Aqui vemos novamente, o AND estabelece corretamente a diferença entre o Congresso e o governo, o que, sejamos precisos, é a diferença entre o Congresso e os setores que pressionam Lula à direita, e o próprio Lula. Então, como o AND chega à conclusão de que Lula seria igual a esses setores?
“Um governo minimamente “progressista”, digamos assim, fosse o caso, uma vez eleito e empossado, teria como primeira medida enfrentá-lo – no pior dos casos, secar-lhe a fonte –, pois, fosse de esquerda, saberia que doutro modo só lá estaria por formalidade: em vez de governar, seria governado por Lira. Dito e feito.” E apontam a questão das emendas parlamentares como justificativa para a conclusão. “Fortalecido pelo próprio governo, agora o presidente de fato Arthur Lira usa a força adquirida para pressionar.”
“Não é sem razão que as greves nas universidades federais explodiram […] A realidade crua é que todo o funcionalismo tem congelados seus salários, enquanto a alta burocracia estatal em seus três níveis, composta de tecnocratas, pela cúpula das forças militares, pelos barões do judiciário e pelos nobres parlamentares, esbanjam indecentes privilégios.”

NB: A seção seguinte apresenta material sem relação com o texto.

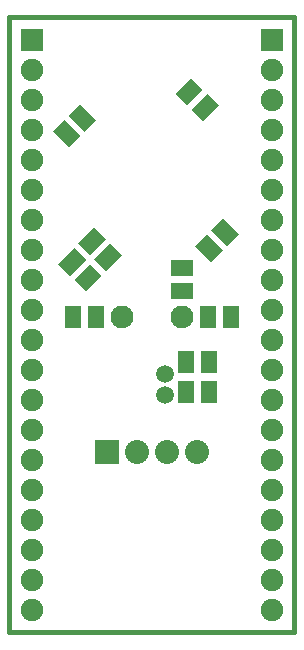
<source format=gbs>
%FSLAX23Y23*%
%MOIN*%
%SFA1B1*%

%IPPOS*%
%ADD11C,0.015000*%
%ADD24R,0.075000X0.075000*%
%ADD25C,0.075000*%
%ADD26R,0.080000X0.080000*%
%ADD27C,0.080000*%
%ADD28C,0.076000*%
%ADD29C,0.059400*%
%ADD30R,0.055000X0.075000*%
%ADD31R,0.075000X0.055000*%
%LNarmplatform-1*%
%LPD*%
G54D11*
X639Y380D02*
Y2430D01*
X1589Y380D02*
X639D01*
X1589Y2430D02*
Y380D01*
X639Y2430D02*
X1589D01*
G54D24*
X1514Y2355D03*
G54D25*
X1514Y2255D03*
Y2155D03*
Y2055D03*
Y1955D03*
Y1855D03*
Y1755D03*
Y1655D03*
Y1555D03*
Y1455D03*
Y1355D03*
Y1255D03*
Y1155D03*
Y1055D03*
Y955D03*
Y855D03*
Y755D03*
Y655D03*
Y555D03*
Y455D03*
G54D24*
X714Y2355D03*
G54D25*
X714Y2255D03*
Y2155D03*
Y2055D03*
Y1955D03*
Y1855D03*
Y1755D03*
Y1655D03*
Y1555D03*
Y1455D03*
Y1355D03*
Y1255D03*
Y1155D03*
Y1055D03*
Y955D03*
Y855D03*
Y755D03*
Y655D03*
Y555D03*
Y455D03*
G54D26*
X964Y980D03*
G54D27*
X1064Y980D03*
X1164D03*
X1264D03*
G54D28*
X1014Y1430D03*
X1214D03*
G54D29*
X1158Y1241D03*
Y1170D03*
G36*
X837Y1996D02*
X784Y2049D01*
X822Y2088*
X876Y2035*
X837Y1996*
G37*
G36*
X890Y2049D02*
X837Y2102D01*
X875Y2141*
X929Y2088*
X890Y2049*
G37*
G36*
X1351Y1759D02*
X1404Y1706D01*
X1365Y1667*
X1312Y1720*
X1351Y1759*
G37*
G36*
X1298Y1706D02*
X1351Y1653D01*
X1312Y1614*
X1259Y1667*
X1298Y1706*
G37*
G36*
X1191Y2175D02*
X1244Y2228D01*
X1283Y2189*
X1230Y2136*
X1191Y2175*
G37*
G36*
X1244Y2122D02*
X1297Y2175D01*
X1336Y2136*
X1283Y2083*
X1244Y2122*
G37*
G36*
X1013Y1638D02*
X960Y1585D01*
X921Y1624*
X974Y1677*
X1013Y1638*
G37*
G36*
X960Y1691D02*
X907Y1638D01*
X868Y1677*
X921Y1730*
X960Y1691*
G37*
G36*
X947Y1569D02*
X894Y1516D01*
X855Y1555*
X909Y1608*
X947Y1569*
G37*
G36*
X894Y1622D02*
X841Y1569D01*
X802Y1608*
X856Y1661*
X894Y1622*
G37*
G54D30*
X851Y1430D03*
X926D03*
X1376D03*
X1301D03*
X1303Y1281D03*
X1228D03*
X1303Y1181D03*
X1228D03*
G54D31*
X1214Y1518D03*
Y1593D03*
M02*
</source>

Ora, mais natural de um governo fraco que ceder às diferentes esferas da burocracia estatal e dos poderes institucionais estabelecidos. Ao se ver sem grande alternativa, pressionado pela direita e pela extrema direita, o PT adotou sua estratégia de buscar conciliar, mas com uma mão fraca, cede enquanto busca ganhar tempo para uma situação mais favorável. Uma política errada que o leva a conduzir políticas que não faziam parte de seu programa. É importante, contudo, manter a diferenciação. O governo e os setores à direita que o empurram a aplicar o programa do arrocho, com crescimentos pífios em áreas sociais, não são a mesma coisa, estão em contradição.
“As massas populares, todavia, não aspiram migalhas e estão crescentemente compreendendo que a sobrevivência de sua honra e dignidade exige lutar por seus direitos e impor sua vontade”, aponta o AND, e isso é fato.
A diferença, contudo, é que caracterizando o governo como parte da direita, leva a uma campanha de tipo golpista contra Lula, que seria apoiada e guiada pela direita, como ocorreu contra Dilma em 2016, por alguns setores de esquerda. É preciso realizar a campanha junto à classe operária direcionada contra aqueles que são claramente seus inimigos. O conjunto dos trabalhadores não vê Lula desta forma, e está certo nesse sentido. Contra a pressão da direita organizada, é preciso contrapor a pressão das organizações da classe operária, dos movimentos de luta pela terra e moradia, dos sindicatos e movimentos estudantis.